Photography: François Coquerel
Text: Florencia Serrot
Yeii! We were really looking forward to feature this post since we are total fans of Tifamade! Tifamade is the brain child of Tiffany Iung, and the idea behind it is to deliver in her pink bike the most delicious vegetarian sandwiches and mini cakes you can find in Paris. We talked with Tiffanny about french farmer´s market, bikes in Paris, future plans that involve a London -Paris connection and a love for the picnic culture and sandwiches -among other really cool things!
Tifamade is about my favorite food, the humble sandwich. You can make anything into a sandwich as long as you have two pieces of good bread.
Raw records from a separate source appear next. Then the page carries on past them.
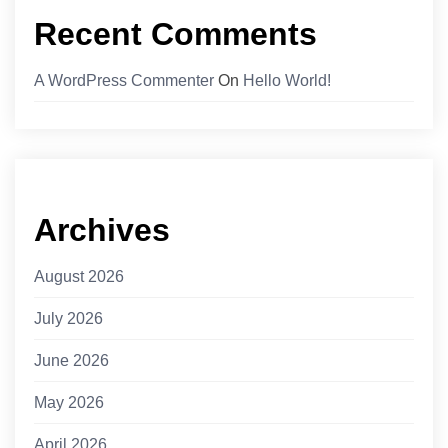
Recent Comments
A WordPress Commenter
On
Hello World!
Archives
August 2026
July 2026
June 2026
May 2026
April 2026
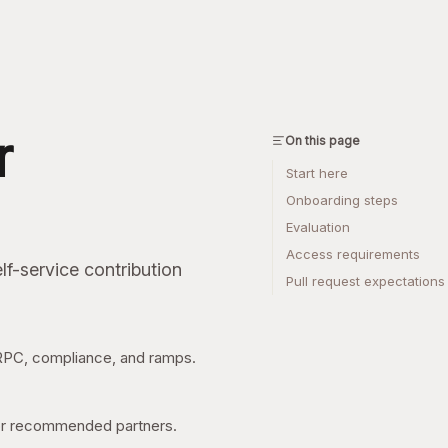
r
On this page
Start here
Onboarding steps
Evaluation
Access requirements
lf-service contribution
Pull request expectations
 RPC, compliance, and ramps.
 or recommended partners.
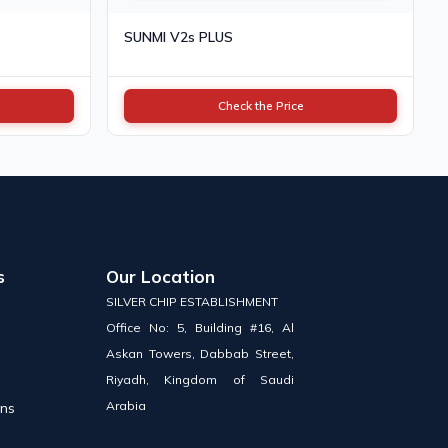
SUNMI V2s PLUS
Check the Price
s
Our Location
SILVER CHIP ESTABLISHMENT
Office No: 5, Building #16, Al
Askan Towers, Dabbab Street,
Riyadh, Kingdom of Saudi
Arabia
ons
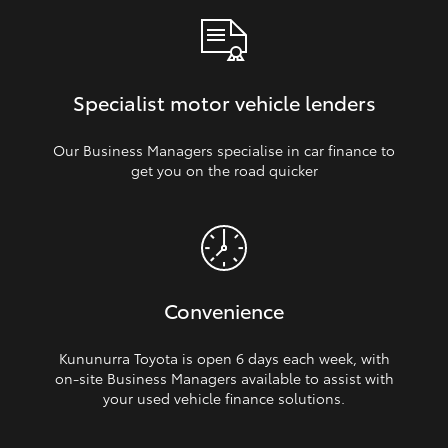
Specialist motor vehicle lenders
Our Business Managers specialise in car finance to
get you on the road quicker
Convenience
Kununurra Toyota is open 6 days each week, with
on‑site Business Managers available to assist with
your used vehicle finance solutions.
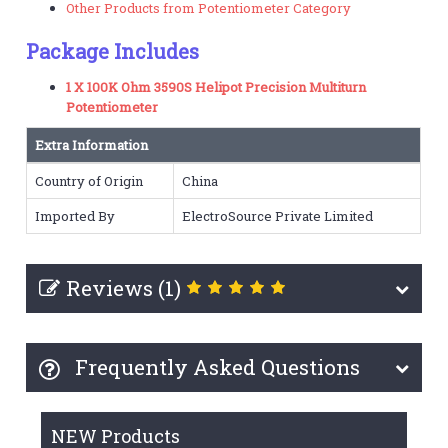
Other Products from Potentiometer Category
Package Includes
1 X 100K Ohm 3590S Helipot Precision Multiturn
Potentiometer
Extra Information
Country of Origin
China
Imported By
ElectroSource Private Limited
Reviews (1)
Frequently Asked Questions
NEW Products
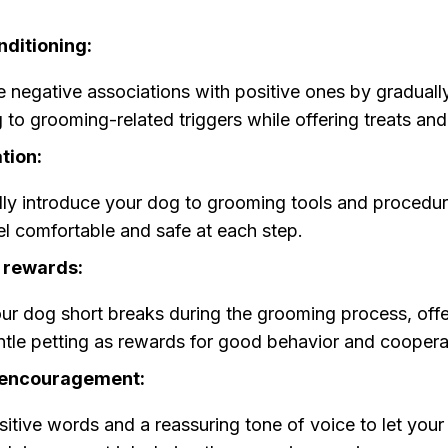
nditioning:
 negative associations with positive ones by graduall
 to grooming-related triggers while offering treats and
tion:
ly introduce your dog to grooming tools and procedur
el comfortable and safe at each step.
 rewards:
ur dog short breaks during the grooming process, offe
tle petting as rewards for good behavior and coopera
 encouragement:
itive words and a reassuring tone of voice to let yo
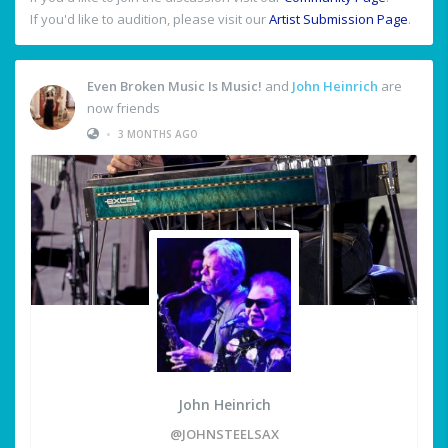
If you'd like to audition, please visit our
Artist Submission Page
.
Even Broken Music Is Music!
and
John Heinrich
are
now friends
•
3 MONTHS AGO
John Heinrich
@JOHNSTEELSAX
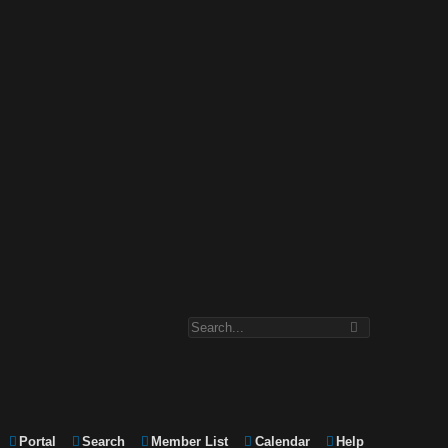
Portal
Search
Member List
Calendar
Help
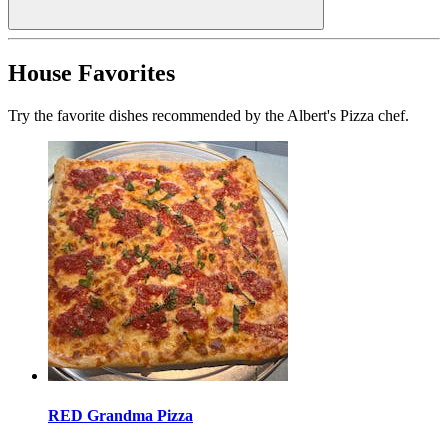
House Favorites
Try the favorite dishes recommended by the Albert's Pizza chef.
RED Grandma Pizza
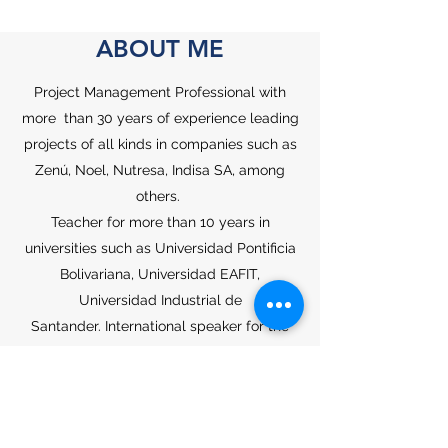
ABOUT ME
Project Management Professional with
more than 30 years of experience leading
projects of all kinds in companies such as
Zenú, Noel, Nutresa, Indisa SA, among
others.
Teacher for more than 10 years in
universities such as Universidad Pontificia
Bolivariana, Universidad EAFIT,
Universidad Industrial de
Santander.
International speaker for the
PMI and Engineering congresses.
Specialist in Management from the UPB of
Medellín. Specialist in Management
Administration from EAFIT University.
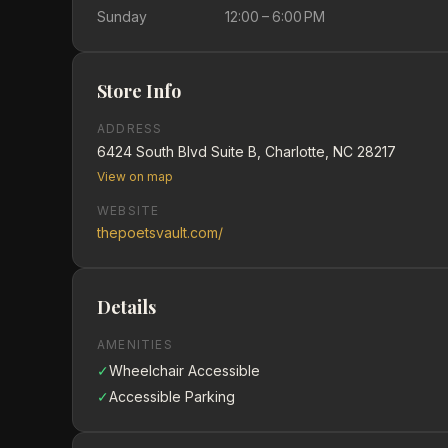
Sunday
12:00 – 6:00 PM
Store Info
ADDRESS
6424 South Blvd Suite B, Charlotte, NC 28217
View on map
WEBSITE
thepoetsvault.com/
Details
AMENITIES
✓
Wheelchair Accessible
✓
Accessible Parking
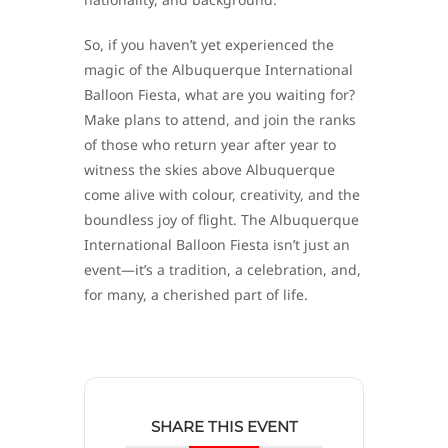
So, if you haven’t yet experienced the
magic of the Albuquerque International
Balloon Fiesta, what are you waiting for?
Make plans to attend, and join the ranks
of those who return year after year to
witness the skies above Albuquerque
come alive with colour, creativity, and the
boundless joy of flight. The Albuquerque
International Balloon Fiesta isn’t just an
event—it’s a tradition, a celebration, and,
for many, a cherished part of life.
SHARE THIS EVENT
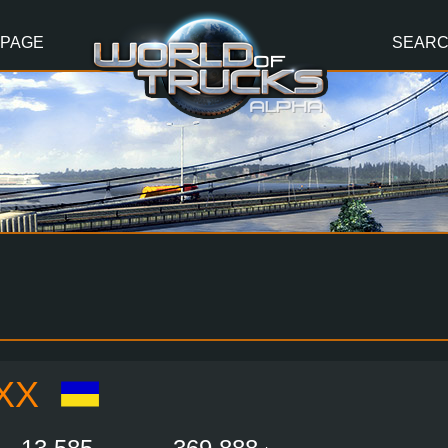
 PAGE
SEAR
XX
I started Tifamade when I realized how much Parisians love the art of the picnic. Spending time outside is part of French culture, and I found myself too many times regretting not having a little something to eat. This translated to making delivery food, for picnics and then evolved to include lunch as well.
I’ve been in Paris long enough to learn French and find my way around the cobbled city streets on my bicycle. I still need my map though! Paris has really been welcoming to Tifamade. There’s a totally neat explosion of street food in Paris that has been fun to be a part of. I’ve been lucky to have a lot of work “Bouche à Oreille”, but now I’m working on renovating my web site to accommodate online ordering. I’m tremendously excited about this.
All your sandwiches are made with fresh veggies from the farmers market, which is something we love since we don’t eat meat either, but how did the French took it since they love meat so much?
There hasn’t been too much disappointment about my sandwiches being vegetarian. As much as the French love their meat (foie gras! veal! tartare!), they are also extremely creative with vegetables. I’ve learned a lot just by going to the farmer’s market and asking the person standing next to me what to cook with a specific vegetable. That’s one thing I’ve learned about the French, they love to give you their opinion about cooking!
Oh, maybe I shouldn’t admit this, but there are some hills in Paris, and Montmartre in particular, that I have to get off my bike and push. I dated a bike messenger, who would actually push me up the hill on my bike while he pedaled his. That’s something I will NEVER be strong enough to do, but I like to pretend.
Yes! I cycled when I lived in New York, and I find Paris to be far less intimidating. One thing that bothers me is the lack of bike helmets in Paris, but maybe that’s just the over-safety obsessed American in me. Bikes share the lane with buses in Paris, and I’ve had a few stand-offs with bus drivers, but nothing too frustrating.
How does the french cars respond to your beautiful pink bike? Have you found a network of people willing to change things in Paris with initiatives like yours?
I feel that drivers are for the most part very aware of cyclists. I think the Velib program has a lot to do with this because you are able to jump on a bike extremely easily in Paris. Parisians are also highly familiar with things on two wheels as scooters and motorcycles are everywhere you turn.
I’ve talked to The Travelling Gin Co about Working on some sort of London – Paris connection for when the weather turns nice. There’s nothing better than being outside and eating and drinking in the Parisian summertime. I’ve got some other fun things up my sleeve, and I can’t wait to share them with you! And of course, I’d love to have my own sandwich shop one of these days.
Are you Staying in Paris for a while? -we love Paris anyway, so we fully understand your point….
I’ll be staying in Paris for awhile. It took me too long to learn the language here to go anywhere else!!
I love following the canal out northeast of the city. There’s a bike path that you can just ride and ride.
Well, the interesting thing about Paris is that each and every Quartier has so much going on, and I couldn’t say one is more receptive to Tifamade than another. I’ve had orders from some of the neighborhoods that have an otherwise “unhip” reputation that will turn out to be some unexpected gem of a space hidden away with people doing incredible things inside.
A little more about me :
My first bike was stolen. It was purple, and I got it for Christmas, and it was stolen before I even got to ride it.
My uncle taught me how to ride without training wheels in the front yard of my grandparent’s house in Indiana.
My family used to take cycling trips in northern Michigan when I was a kid.
I guess I tell you these things because I was always meant to do something with a bicycle. And cooking just happened because I love feeding people, and sandwiches are the only thing I’m good at making!
How did you ended up in Paris! And with this great idea!
Paris called when I met a French man at a bar in New York. But that’s a story to share over a bottle of wine!